* _Reading text_:
= Beginning of Section =

On 11 September 1973, tanks surrounded Chile's presidential palace. Hours later, President Salvador Allende was dead and General Augusto Pinochet controlled the country.
This wasn't just a change of government. It was the start of 17 years of military rule -- and it raises the concept this micro is built on: how do dictatorships actually hold onto power, and why does democracy eventually return?
Cause and consequence: Pinochet didn't rule through one method alone. He combined terror, a rewritten constitution, and economic control -- and each depended on the others to keep him in power for so long.
- Political factor: the 1980 Constitution — Pinochet didn't just rule by force. In 1980 he pushed through a new constitution in a tightly controlled vote, giving his rule a legal mask and locking in military influence over future governments.
- Political factor: dissolving democracy's institutions — Congress was shut down, political parties banned, and the courts packed with loyalists. Without rivals or checks, Pinochet's junta answered to almost no one.

= End of Section =

* _Material supplied_:

= Beginning of Section =

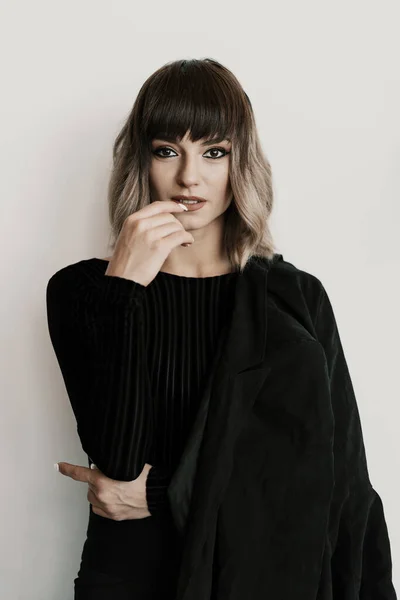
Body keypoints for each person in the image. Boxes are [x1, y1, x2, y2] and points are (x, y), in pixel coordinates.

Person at [46, 58, 397, 599]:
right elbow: (116, 464)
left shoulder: (295, 299)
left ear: (241, 161)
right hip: (128, 578)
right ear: (142, 161)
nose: (191, 177)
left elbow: (336, 481)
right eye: (168, 151)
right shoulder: (84, 291)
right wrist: (126, 290)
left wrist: (160, 494)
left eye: (215, 152)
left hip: (256, 580)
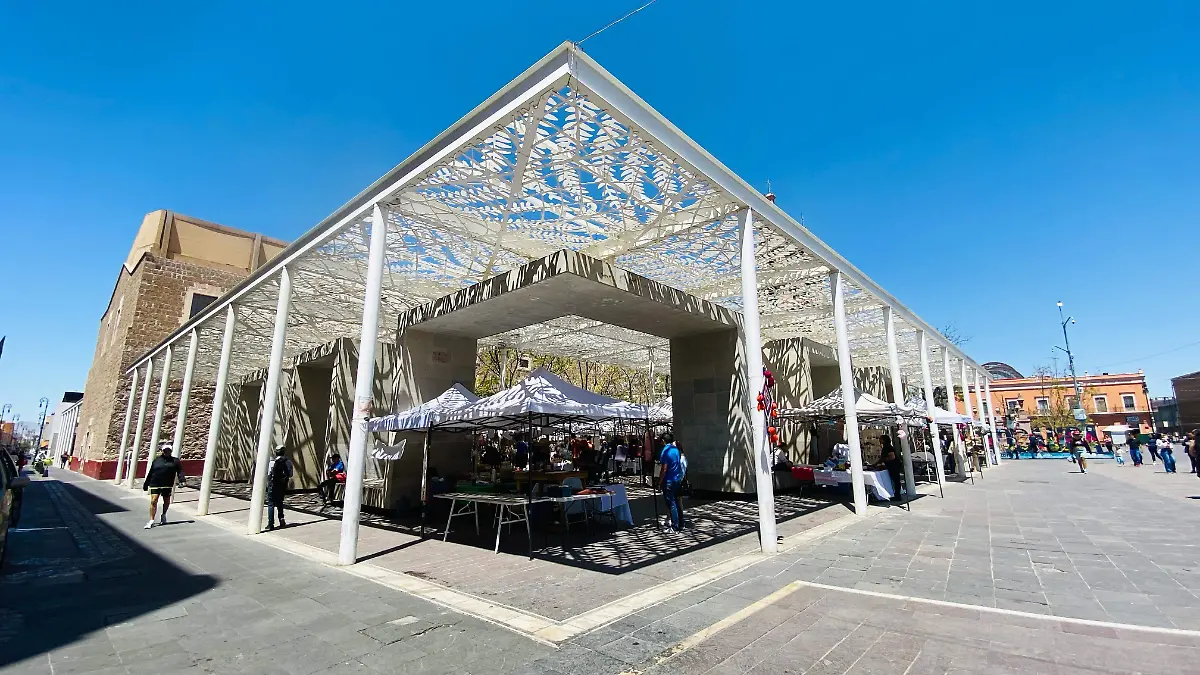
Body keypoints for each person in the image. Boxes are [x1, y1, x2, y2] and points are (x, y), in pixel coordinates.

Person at [143, 443, 185, 529]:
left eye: (169, 450)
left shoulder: (175, 461)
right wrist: (146, 484)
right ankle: (151, 520)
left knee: (166, 501)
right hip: (155, 483)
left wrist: (182, 480)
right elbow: (151, 472)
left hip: (167, 484)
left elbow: (180, 471)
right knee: (153, 501)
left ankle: (164, 515)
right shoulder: (156, 460)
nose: (167, 452)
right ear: (162, 451)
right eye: (165, 450)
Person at [659, 432, 685, 531]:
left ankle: (675, 526)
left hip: (669, 480)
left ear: (663, 441)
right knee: (678, 503)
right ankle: (681, 523)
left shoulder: (665, 451)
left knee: (671, 503)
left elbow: (664, 469)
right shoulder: (676, 450)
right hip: (677, 479)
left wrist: (659, 481)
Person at [266, 446, 293, 530]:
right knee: (280, 503)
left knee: (271, 504)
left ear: (276, 452)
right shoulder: (288, 462)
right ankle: (282, 520)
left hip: (273, 486)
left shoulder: (272, 462)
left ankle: (270, 524)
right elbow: (291, 474)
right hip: (282, 486)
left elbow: (268, 475)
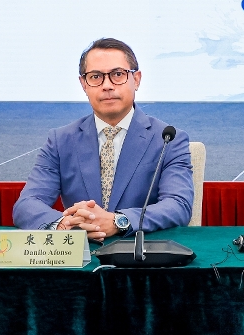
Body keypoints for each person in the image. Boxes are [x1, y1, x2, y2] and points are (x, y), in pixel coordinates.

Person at [13, 38, 194, 239]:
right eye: (96, 77)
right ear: (84, 84)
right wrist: (67, 226)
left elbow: (178, 205)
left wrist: (118, 221)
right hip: (81, 252)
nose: (107, 85)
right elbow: (27, 204)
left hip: (140, 252)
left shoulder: (168, 139)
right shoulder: (61, 140)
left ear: (136, 79)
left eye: (118, 74)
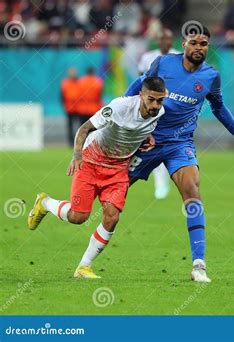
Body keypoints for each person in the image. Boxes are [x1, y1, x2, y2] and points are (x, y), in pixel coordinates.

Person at [125, 25, 234, 283]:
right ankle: (59, 207)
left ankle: (199, 265)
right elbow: (138, 88)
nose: (198, 48)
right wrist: (122, 122)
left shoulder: (210, 76)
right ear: (183, 44)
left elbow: (219, 108)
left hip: (179, 144)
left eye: (203, 44)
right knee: (111, 191)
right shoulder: (162, 64)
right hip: (147, 140)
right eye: (194, 42)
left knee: (193, 191)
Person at [27, 77, 167, 279]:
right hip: (91, 161)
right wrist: (77, 155)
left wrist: (147, 138)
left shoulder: (159, 113)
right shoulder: (119, 107)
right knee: (78, 217)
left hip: (119, 168)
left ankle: (84, 267)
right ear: (141, 95)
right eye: (151, 99)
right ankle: (45, 203)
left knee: (112, 217)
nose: (155, 105)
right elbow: (84, 128)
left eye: (159, 100)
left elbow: (139, 129)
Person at [138, 29, 180, 200]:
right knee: (153, 142)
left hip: (171, 107)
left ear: (172, 40)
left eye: (168, 38)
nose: (165, 41)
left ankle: (171, 177)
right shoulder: (148, 57)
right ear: (158, 39)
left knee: (170, 143)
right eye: (162, 37)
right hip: (152, 106)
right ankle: (160, 183)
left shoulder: (179, 57)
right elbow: (141, 79)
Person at [61, 67, 81, 147]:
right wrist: (64, 105)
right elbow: (62, 96)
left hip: (79, 108)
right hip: (69, 108)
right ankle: (70, 142)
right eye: (71, 72)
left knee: (80, 127)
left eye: (73, 72)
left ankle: (79, 142)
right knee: (70, 126)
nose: (72, 74)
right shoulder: (65, 83)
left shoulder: (79, 82)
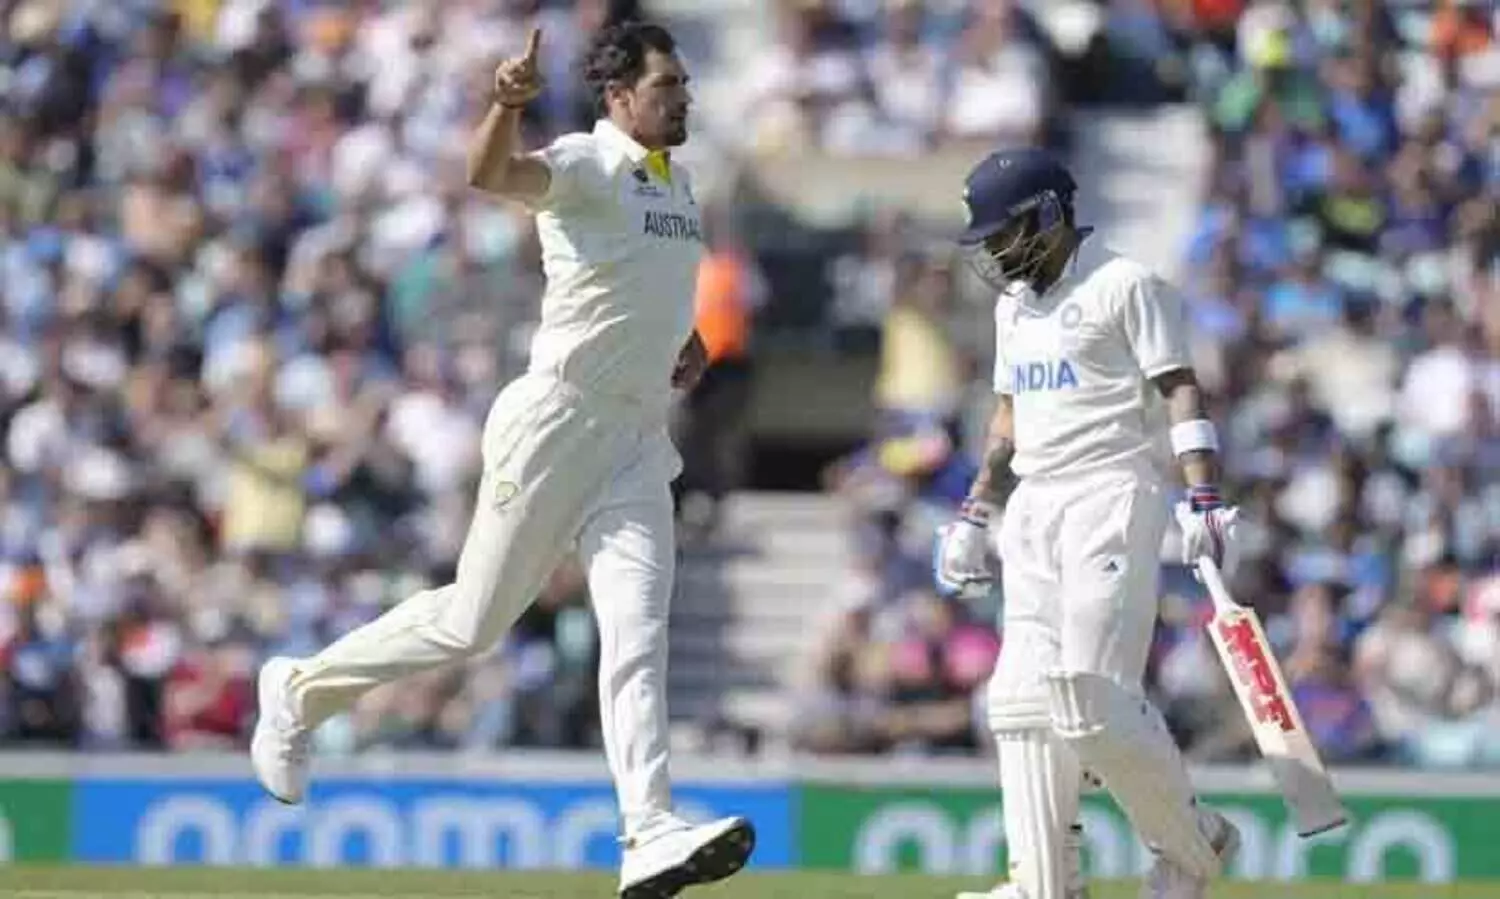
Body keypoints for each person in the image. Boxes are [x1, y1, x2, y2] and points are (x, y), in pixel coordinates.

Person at [249, 22, 756, 899]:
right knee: (472, 623)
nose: (684, 96)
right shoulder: (588, 163)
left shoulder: (680, 183)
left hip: (638, 439)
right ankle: (299, 689)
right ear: (619, 97)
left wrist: (683, 341)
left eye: (683, 81)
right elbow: (491, 174)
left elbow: (646, 286)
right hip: (558, 421)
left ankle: (648, 828)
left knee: (638, 633)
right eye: (666, 85)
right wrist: (504, 105)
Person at [932, 148, 1242, 899]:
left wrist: (1203, 496)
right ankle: (1046, 885)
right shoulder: (1013, 307)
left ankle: (1192, 847)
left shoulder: (1125, 284)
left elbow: (1180, 388)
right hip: (1034, 507)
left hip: (1110, 494)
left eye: (1004, 233)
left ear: (1047, 214)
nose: (996, 252)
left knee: (1089, 703)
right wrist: (976, 509)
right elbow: (1007, 417)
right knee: (1018, 701)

= End of Section =

* _Questions_:
1 - Condense the paragraph beginning "Cause and consequence" in the text on Pinochet's rule into one sentence that keeps its main facts.
2 - Reproduce everything in the text on Pinochet's rule from "This wasn't just" down to "democracy eventually return?".
3 - Answer these questions from the text on Pinochet's rule:
(a) On what date did tanks surround Chile's presidential palace?
(b) How many years of military rule followed?
(c) What happened to Congress under Pinochet?
Please work only from the text on Pinochet's rule, not from the listing.

* _Written responses_:
1 - Pinochet kept power for so long by combining terror, a rewritten constitution, and economic control, each of which depended on the others.

2 -
This wasn't just a change of government. It was the start of 17 years of military rule -- and it raises the concept this micro is built on: how do dictatorships actually hold onto power, and why does democracy eventually return?

3 -
(a) 11 September 1973
(b) 17 years
(c) It was shut down.